*THE TASK*. Could you report every line of the listing below that holds the word "Downtown"?

*PROVIDED ENTRIES*.
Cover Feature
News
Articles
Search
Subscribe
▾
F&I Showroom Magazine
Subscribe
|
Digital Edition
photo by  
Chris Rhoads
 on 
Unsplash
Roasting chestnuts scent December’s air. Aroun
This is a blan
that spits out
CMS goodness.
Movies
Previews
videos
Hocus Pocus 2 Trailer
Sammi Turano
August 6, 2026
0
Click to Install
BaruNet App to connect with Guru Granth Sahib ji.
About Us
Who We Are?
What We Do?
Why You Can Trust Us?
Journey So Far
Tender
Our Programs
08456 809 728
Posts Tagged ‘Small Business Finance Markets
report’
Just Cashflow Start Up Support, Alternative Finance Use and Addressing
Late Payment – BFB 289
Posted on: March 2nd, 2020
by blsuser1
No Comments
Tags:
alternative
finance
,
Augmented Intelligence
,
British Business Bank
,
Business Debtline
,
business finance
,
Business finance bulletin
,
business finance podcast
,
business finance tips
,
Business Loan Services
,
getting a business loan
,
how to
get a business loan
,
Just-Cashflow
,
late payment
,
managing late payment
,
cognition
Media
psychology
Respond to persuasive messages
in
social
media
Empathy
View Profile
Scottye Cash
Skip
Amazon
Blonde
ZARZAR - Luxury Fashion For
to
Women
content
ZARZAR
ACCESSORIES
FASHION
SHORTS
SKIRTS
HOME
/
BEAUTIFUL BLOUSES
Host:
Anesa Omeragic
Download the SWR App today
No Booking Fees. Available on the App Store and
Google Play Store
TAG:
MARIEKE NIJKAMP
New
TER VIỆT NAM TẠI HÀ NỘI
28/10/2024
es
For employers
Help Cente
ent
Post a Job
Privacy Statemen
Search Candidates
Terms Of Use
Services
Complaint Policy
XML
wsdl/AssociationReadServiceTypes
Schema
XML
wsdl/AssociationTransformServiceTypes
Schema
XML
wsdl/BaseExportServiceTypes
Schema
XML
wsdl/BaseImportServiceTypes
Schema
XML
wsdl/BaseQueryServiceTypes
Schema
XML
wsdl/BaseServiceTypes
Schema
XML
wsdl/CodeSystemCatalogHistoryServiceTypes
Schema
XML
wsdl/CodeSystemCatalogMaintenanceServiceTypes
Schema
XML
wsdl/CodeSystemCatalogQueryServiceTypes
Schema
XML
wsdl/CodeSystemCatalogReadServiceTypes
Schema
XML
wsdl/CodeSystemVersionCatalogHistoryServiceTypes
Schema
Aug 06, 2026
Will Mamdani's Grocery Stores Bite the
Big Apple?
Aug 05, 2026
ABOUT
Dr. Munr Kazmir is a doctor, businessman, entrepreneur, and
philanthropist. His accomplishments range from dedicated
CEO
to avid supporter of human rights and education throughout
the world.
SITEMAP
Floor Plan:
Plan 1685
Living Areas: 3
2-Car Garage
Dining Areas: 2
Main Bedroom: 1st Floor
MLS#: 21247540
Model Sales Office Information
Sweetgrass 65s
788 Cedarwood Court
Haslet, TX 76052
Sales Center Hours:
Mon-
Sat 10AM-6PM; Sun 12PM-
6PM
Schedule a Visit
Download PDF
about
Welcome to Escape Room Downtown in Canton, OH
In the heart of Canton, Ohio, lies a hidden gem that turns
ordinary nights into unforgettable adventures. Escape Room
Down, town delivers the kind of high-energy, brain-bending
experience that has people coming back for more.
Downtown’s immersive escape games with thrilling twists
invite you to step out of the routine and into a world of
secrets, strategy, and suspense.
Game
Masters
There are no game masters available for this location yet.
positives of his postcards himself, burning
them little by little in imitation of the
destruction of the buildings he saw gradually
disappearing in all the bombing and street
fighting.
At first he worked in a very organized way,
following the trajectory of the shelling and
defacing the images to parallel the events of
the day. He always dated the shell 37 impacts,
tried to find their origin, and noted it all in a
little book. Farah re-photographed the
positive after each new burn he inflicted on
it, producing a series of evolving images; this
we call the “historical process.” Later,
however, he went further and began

*EXERCISE OUTPUT*.
Welcome to Escape Room Downtown in Canton, OH
Downtown’s immersive escape games with thrilling twists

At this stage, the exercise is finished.